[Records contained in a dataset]
* * *
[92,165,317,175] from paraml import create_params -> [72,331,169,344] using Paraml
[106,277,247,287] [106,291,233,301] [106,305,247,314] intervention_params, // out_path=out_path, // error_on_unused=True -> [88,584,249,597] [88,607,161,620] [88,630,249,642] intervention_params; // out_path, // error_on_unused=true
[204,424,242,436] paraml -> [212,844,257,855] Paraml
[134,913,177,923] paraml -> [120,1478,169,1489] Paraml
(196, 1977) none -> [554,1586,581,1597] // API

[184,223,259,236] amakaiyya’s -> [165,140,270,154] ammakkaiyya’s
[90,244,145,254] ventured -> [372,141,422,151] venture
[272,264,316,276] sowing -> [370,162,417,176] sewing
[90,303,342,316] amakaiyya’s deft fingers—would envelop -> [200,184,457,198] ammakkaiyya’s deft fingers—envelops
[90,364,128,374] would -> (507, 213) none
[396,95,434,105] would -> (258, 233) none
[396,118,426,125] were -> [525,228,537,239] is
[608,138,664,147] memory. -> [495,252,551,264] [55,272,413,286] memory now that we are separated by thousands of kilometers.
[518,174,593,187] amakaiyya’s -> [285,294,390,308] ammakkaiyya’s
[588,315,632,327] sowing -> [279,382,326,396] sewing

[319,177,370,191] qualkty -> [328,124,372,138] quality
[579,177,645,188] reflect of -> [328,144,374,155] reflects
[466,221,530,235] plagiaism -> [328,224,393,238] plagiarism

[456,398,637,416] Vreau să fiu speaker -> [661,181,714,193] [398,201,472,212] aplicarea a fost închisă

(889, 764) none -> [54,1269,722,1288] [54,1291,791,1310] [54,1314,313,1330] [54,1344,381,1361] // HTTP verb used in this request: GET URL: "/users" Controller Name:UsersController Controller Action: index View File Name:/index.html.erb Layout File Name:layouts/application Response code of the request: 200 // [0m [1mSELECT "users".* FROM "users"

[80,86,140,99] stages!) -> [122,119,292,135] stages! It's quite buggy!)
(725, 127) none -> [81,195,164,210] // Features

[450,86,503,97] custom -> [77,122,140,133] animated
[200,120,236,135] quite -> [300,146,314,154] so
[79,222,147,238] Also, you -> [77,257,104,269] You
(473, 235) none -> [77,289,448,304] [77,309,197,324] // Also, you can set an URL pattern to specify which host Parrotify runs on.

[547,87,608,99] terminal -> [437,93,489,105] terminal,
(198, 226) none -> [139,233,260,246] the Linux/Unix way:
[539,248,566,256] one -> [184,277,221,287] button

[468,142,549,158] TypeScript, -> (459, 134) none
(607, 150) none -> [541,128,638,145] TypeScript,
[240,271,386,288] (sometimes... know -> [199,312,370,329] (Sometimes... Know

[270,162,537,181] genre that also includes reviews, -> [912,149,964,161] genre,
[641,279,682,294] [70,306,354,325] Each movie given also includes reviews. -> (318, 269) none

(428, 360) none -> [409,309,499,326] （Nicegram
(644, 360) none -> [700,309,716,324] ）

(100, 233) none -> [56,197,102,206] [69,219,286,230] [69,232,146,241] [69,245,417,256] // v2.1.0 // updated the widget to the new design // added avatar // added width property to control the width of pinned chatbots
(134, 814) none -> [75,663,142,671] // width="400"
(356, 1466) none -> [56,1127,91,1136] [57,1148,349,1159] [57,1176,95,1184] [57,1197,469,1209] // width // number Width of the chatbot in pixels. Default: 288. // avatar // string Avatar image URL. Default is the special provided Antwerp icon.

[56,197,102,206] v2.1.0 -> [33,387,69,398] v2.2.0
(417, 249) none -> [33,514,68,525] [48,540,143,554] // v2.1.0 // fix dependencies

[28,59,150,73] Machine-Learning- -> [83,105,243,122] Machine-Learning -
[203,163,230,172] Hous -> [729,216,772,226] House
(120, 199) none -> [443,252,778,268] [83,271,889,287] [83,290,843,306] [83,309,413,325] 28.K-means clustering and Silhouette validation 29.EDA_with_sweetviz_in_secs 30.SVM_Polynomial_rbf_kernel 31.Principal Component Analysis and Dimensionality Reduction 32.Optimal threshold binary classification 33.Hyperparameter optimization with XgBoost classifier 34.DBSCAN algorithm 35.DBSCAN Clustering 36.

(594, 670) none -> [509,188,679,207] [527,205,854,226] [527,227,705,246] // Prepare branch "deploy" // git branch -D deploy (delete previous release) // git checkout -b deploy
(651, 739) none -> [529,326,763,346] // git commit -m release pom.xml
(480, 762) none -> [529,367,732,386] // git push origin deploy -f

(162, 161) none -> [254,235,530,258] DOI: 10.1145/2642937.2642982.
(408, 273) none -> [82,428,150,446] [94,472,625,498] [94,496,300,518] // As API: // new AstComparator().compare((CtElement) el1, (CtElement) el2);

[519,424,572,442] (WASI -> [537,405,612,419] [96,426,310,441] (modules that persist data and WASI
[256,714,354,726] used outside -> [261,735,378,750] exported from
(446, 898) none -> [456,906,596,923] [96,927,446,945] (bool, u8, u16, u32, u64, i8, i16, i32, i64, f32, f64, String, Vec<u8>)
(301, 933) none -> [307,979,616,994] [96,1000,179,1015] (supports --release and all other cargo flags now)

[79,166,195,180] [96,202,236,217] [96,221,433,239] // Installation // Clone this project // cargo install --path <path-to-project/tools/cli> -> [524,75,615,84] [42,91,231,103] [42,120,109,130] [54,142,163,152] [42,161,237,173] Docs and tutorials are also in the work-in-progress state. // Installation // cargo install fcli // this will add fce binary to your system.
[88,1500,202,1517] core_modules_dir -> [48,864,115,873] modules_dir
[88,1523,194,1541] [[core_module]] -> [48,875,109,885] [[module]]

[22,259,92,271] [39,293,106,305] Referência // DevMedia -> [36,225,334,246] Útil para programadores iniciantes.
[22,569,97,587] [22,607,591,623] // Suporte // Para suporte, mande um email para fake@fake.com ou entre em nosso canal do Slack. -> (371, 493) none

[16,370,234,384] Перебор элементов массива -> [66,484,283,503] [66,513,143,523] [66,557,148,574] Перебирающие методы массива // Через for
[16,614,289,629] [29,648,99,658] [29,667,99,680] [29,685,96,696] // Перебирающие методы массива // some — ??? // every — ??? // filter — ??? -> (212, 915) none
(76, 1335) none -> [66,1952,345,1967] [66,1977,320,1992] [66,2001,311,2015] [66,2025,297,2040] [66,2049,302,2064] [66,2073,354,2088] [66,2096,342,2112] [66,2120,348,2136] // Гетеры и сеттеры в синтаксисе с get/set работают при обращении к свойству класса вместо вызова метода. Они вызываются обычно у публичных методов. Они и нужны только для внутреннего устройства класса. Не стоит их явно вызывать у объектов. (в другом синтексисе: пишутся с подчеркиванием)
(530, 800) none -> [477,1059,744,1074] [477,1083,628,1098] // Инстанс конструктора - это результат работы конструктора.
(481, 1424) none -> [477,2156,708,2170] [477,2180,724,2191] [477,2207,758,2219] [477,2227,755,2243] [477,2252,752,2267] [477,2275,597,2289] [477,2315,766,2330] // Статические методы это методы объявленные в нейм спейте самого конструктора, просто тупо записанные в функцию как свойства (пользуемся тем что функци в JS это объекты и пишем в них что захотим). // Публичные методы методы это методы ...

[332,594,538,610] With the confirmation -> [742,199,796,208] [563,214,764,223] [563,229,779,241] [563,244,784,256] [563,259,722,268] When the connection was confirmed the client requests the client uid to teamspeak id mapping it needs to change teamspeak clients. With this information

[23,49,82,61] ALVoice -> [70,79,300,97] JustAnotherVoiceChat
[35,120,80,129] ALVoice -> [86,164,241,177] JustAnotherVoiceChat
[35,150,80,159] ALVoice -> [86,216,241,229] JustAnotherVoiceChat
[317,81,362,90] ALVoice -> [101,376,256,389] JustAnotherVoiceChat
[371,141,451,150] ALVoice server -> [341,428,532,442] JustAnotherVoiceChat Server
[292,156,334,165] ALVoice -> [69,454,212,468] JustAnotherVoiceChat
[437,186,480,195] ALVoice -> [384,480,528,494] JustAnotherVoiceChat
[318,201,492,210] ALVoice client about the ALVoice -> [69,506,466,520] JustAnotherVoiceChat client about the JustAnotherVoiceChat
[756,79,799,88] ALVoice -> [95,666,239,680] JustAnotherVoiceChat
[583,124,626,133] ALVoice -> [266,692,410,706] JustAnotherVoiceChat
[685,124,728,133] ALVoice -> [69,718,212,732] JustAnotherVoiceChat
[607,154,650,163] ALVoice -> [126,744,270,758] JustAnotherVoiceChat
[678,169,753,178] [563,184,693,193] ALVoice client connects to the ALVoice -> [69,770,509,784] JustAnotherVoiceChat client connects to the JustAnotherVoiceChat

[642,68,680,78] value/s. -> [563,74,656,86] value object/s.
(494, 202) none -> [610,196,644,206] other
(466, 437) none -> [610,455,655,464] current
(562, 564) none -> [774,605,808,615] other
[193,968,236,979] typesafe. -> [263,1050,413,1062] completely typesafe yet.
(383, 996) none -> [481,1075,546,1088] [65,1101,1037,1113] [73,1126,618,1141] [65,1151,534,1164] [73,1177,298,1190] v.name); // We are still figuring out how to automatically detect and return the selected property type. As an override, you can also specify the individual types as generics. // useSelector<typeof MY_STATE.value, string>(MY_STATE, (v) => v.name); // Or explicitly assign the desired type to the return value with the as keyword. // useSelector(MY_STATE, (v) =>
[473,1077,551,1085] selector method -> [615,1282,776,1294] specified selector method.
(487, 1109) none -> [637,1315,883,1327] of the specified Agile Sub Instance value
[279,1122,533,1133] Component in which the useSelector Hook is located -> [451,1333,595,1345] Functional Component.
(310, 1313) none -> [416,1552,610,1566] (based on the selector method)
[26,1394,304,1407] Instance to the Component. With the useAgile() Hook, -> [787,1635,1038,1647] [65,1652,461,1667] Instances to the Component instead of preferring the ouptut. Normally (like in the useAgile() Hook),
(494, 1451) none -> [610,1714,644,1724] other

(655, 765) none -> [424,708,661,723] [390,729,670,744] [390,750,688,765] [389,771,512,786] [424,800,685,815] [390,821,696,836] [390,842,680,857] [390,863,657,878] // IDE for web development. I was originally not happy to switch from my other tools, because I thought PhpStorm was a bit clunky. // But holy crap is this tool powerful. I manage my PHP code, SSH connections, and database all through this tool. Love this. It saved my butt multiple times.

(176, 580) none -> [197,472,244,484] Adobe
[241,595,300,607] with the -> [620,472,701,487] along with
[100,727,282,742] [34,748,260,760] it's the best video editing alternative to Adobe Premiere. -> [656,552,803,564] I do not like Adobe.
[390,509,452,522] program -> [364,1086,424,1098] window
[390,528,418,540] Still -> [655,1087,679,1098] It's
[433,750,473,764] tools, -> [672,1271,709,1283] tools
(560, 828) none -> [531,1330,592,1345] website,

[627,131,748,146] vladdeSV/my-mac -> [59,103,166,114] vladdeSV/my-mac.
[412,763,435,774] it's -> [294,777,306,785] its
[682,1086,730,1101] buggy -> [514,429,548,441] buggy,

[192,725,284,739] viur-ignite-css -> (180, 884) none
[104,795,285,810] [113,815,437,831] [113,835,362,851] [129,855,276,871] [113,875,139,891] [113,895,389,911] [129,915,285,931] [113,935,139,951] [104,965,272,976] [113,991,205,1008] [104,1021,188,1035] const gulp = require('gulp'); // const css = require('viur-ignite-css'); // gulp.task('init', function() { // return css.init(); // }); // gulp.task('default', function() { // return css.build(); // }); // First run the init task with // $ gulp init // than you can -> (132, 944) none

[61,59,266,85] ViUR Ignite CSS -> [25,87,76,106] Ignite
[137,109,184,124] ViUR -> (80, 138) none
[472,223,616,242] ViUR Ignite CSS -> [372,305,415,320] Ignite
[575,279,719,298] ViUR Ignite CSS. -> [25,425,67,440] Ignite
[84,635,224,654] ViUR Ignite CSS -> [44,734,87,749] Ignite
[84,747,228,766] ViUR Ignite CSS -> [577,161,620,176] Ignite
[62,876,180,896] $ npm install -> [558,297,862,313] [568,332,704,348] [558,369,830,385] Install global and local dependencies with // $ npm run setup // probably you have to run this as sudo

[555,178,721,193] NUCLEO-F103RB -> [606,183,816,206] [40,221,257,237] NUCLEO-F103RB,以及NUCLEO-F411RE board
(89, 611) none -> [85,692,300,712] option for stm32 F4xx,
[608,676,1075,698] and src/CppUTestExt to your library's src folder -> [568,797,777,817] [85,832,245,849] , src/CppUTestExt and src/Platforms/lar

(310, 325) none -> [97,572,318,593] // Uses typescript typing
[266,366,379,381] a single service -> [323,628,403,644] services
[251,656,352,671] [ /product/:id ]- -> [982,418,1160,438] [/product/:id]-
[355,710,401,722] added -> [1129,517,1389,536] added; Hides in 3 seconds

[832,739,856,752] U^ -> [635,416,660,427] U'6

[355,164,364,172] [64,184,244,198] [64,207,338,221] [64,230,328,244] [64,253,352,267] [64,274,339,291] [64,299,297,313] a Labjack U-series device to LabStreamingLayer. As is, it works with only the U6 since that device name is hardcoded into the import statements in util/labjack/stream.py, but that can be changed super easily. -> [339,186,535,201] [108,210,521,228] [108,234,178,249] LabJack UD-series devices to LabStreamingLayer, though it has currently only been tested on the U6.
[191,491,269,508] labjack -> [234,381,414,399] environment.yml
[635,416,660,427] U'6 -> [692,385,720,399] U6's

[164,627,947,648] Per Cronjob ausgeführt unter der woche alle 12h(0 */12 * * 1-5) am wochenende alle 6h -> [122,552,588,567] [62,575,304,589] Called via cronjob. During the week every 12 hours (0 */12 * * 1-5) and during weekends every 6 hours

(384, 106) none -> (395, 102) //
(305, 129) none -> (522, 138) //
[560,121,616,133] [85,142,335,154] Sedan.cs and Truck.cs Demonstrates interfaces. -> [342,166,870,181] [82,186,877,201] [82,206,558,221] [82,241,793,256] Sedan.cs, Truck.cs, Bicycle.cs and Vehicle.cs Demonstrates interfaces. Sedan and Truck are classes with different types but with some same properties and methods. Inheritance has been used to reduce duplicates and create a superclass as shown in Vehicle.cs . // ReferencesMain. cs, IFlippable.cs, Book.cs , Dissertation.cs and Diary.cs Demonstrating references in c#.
* * *
- **EXERCISE DIRECTIONS**: Exact copies of the lines from the start of the data up to the line holding "[539,248,566,256] one ->", both included, are all that is needed.

- **TASK RESPONSE**:
[92,165,317,175] from paraml import create_params -> [72,331,169,344] using Paraml
[106,277,247,287] [106,291,233,301] [106,305,247,314] intervention_params, // out_path=out_path, // error_on_unused=True -> [88,584,249,597] [88,607,161,620] [88,630,249,642] intervention_params; // out_path, // error_on_unused=true
[204,424,242,436] paraml -> [212,844,257,855] Paraml
[134,913,177,923] paraml -> [120,1478,169,1489] Paraml
(196, 1977) none -> [554,1586,581,1597] // API

[184,223,259,236] amakaiyya’s -> [165,140,270,154] ammakkaiyya’s
[90,244,145,254] ventured -> [372,141,422,151] venture
[272,264,316,276] sowing -> [370,162,417,176] sewing
[90,303,342,316] amakaiyya’s deft fingers—would envelop -> [200,184,457,198] ammakkaiyya’s deft fingers—envelops
[90,364,128,374] would -> (507, 213) none
[396,95,434,105] would -> (258, 233) none
[396,118,426,125] were -> [525,228,537,239] is
[608,138,664,147] memory. -> [495,252,551,264] [55,272,413,286] memory now that we are separated by thousands of kilometers.
[518,174,593,187] amakaiyya’s -> [285,294,390,308] ammakkaiyya’s
[588,315,632,327] sowing -> [279,382,326,396] sewing

[319,177,370,191] qualkty -> [328,124,372,138] quality
[579,177,645,188] reflect of -> [328,144,374,155] reflects
[466,221,530,235] plagiaism -> [328,224,393,238] plagiarism

[456,398,637,416] Vreau să fiu speaker -> [661,181,714,193] [398,201,472,212] aplicarea a fost închisă

(889, 764) none -> [54,1269,722,1288] [54,1291,791,1310] [54,1314,313,1330] [54,1344,381,1361] // HTTP verb used in this request: GET URL: "/users" Controller Name:UsersController Controller Action: index View File Name:/index.html.erb Layout File Name:layouts/application Response code of the request: 200 // [0m [1mSELECT "users".* FROM "users"

[80,86,140,99] stages!) -> [122,119,292,135] stages! It's quite buggy!)
(725, 127) none -> [81,195,164,210] // Features

[450,86,503,97] custom -> [77,122,140,133] animated
[200,120,236,135] quite -> [300,146,314,154] so
[79,222,147,238] Also, you -> [77,257,104,269] You
(473, 235) none -> [77,289,448,304] [77,309,197,324] // Also, you can set an URL pattern to specify which host Parrotify runs on.

[547,87,608,99] terminal -> [437,93,489,105] terminal,
(198, 226) none -> [139,233,260,246] the Linux/Unix way:
[539,248,566,256] one -> [184,277,221,287] button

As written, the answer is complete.